Your assignment: Report the count of lines in the listing below that include the string "print", with no other text.

Data supplied:

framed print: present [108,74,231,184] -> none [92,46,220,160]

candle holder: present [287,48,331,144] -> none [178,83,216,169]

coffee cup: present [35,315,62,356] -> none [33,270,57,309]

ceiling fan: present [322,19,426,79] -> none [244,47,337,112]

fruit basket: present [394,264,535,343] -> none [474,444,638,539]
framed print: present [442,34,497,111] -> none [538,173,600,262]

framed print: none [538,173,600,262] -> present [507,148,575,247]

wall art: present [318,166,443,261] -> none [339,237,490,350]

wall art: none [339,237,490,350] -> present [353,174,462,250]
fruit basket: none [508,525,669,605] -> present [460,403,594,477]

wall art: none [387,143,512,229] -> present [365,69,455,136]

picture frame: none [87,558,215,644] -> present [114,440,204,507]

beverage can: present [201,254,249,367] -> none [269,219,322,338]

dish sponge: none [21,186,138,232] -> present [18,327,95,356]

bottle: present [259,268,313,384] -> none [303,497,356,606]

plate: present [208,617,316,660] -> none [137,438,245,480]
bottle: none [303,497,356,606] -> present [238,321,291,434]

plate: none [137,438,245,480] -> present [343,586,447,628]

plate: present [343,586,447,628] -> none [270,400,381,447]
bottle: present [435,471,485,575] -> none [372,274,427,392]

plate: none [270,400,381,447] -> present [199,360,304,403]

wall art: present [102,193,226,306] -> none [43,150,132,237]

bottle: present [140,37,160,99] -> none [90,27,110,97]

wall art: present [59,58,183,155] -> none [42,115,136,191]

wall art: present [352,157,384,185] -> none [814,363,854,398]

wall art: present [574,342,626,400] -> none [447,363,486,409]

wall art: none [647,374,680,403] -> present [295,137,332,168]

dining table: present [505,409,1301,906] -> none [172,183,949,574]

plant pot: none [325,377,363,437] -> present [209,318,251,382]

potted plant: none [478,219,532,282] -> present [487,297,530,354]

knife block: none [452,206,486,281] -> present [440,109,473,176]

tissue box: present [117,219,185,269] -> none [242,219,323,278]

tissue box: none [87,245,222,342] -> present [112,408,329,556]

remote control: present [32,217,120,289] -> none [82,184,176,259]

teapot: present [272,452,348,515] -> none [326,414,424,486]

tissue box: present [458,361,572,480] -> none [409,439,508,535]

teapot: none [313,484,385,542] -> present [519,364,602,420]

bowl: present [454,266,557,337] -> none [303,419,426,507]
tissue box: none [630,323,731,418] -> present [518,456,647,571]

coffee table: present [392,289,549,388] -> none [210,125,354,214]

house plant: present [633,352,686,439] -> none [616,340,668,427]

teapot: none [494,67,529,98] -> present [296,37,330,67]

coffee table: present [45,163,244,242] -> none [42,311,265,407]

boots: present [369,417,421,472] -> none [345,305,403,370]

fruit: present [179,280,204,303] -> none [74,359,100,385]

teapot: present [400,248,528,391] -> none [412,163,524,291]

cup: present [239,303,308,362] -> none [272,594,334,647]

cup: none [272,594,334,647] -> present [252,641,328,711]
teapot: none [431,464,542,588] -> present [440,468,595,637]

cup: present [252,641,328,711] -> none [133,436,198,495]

Answer to this task: 3